Но сейчас чтение вовсе не шло ей на ум. Хотелось одного — быть вместе с Бофором, и, спохватившись, что она так надолго ушла со своего наблюдательного пункта, Грэйния снова вернулась к окну.
Солнце садилось во всем своем великолепии, но как только последний алый луч скользнул по морю и исчез, быстро наступила ночь.
Одна за другой появились на небе звезды, выплыл молодой месяц, но Грэйнии казалось, что она окружена беспросветной тьмой отчаяния, что никогда больше она не увидит Бофора.
Что, если он отплыл в море навстречу вражескому кораблю, и завязалась битва? Что, если он побежден и утонул или попал в плен?
Грэйния не представляла, что будет с ней, если она его больше не увидит.
Слезы подступали при одной мысли о его гибели… Ей тогда уже никто и ничто не поможет.
Все ее вещи остались на корабле, у нее теперь нет ни денег, ни одежды, вообще ничего, но это пустое по сравнению с тем, что она могла потерять Бофора.
Сердце ныло тяжко и почти непереносимо.
Глазам стало больно вглядываться в темноту ночи; Грэйния подошла к креслу и села.
Опустив голову на руки, она то ли молилась, то ли просто безмерно страдала, словно маленькое животное, попавшее в западню.
«Верни его мне… Господи, верни его!» — твердила она.
Тьма наступала на нее со всех сторон, душила, превращала в ничто!
Она не могла больше терпеть, она должна спуститься к бухте и поискать его… Но тут дверь отворилась, и он явился.
Грэйния бросилась к Бофору, обняла его за шею, прижалась к нему и расплакалась. Захлебываясь слезами, она с трудом выговаривала:
— Вы… вернулись! Я думала, что… потеряла вас! Я боялась, я так… ужасно боялась, что… больше не увижу вас!

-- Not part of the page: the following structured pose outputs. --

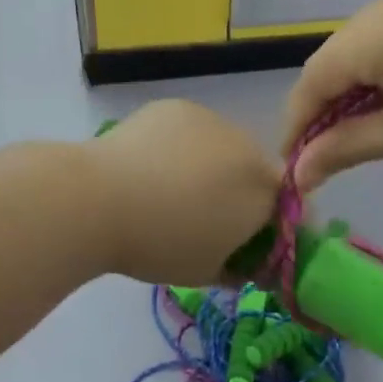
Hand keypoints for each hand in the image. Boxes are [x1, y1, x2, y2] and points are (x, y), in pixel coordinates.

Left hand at [87, 101, 280, 285]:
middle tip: (201, 214)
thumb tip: (247, 266)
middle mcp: (248, 148)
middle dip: (238, 191)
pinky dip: (182, 145)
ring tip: (170, 186)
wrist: (99, 199)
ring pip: (224, 146)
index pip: (283, 206)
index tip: (240, 239)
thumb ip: (239, 268)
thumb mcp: (206, 273)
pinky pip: (193, 130)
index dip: (265, 224)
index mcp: (263, 191)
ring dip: (212, 164)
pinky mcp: (180, 108)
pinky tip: (152, 162)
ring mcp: (213, 121)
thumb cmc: (158, 244)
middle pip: (255, 170)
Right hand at [280, 0, 382, 189]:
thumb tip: (297, 173)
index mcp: (380, 27)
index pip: (316, 75)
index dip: (297, 120)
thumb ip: (345, 146)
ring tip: (358, 127)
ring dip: (357, 85)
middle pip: (340, 55)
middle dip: (326, 103)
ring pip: (369, 43)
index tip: (290, 163)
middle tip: (323, 150)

Слова сыпались сами собой. Испуг ее был так велик, а облегчение наступило так внезапно, что она сама не знала, как у нее вылетело:
— Я люблю вас… Я не могу без вас жить! Граф швырнул на пол то, что держал в руках, и обнял Грэйнию. Обнял очень крепко — она едва могла дышать — и прильнул губами к ее губам.
Поцелуй был жаркий, сильный и властный, и Грэйния чувствовала, что готова отдать Бофору сердце, душу, всю себя.
Муки страха, испытанного ею, исчезли без следа. На смену им пришли неописуемый восторг, небывалая радость, от которых комната словно наполнилась светом.
То было чудо, не просто земная любовь, но чувство совершенное, божественное.
Бофор целовал ее, и она уже больше не принадлежала себе, она полностью, всем своим существом принадлежала ему. Наконец, он поднял голову и заговорил нетвердым от волнения голосом:
— Любимая, я не хотел, чтобы это произошло.
— Я люблю… тебя!
— Я тоже люблю тебя, — сказал Бофор. — Но я боролся с собой, я старался удержать себя от этих слов, а ты лишила меня такой возможности.
— Я думала, что потеряла тебя!
— Этого не будет, пока я жив, но, милая моя, я пытался защитить тебя от меня и моей любви.
— Ты… любишь меня?
— Конечно, люблю! — почти сердито ответил он. — Но мне бы не следовало позволять себе это, а тут еще ты полюбила меня.
— Что же я могу с этим поделать? — спросила Грэйния.
И тогда он стал целовать ее снова и снова, а она чувствовала, что он вознес ее к самому небу и нет больше никаких неразрешимых задач, никаких трудностей — только они двое и их любовь.
Долгое время спустя Бофор сказал:
— Позволь мне зажечь свечи, любимая. Мы не можем вечно пребывать во тьме, хоть я не прочь снова и снова целовать тебя.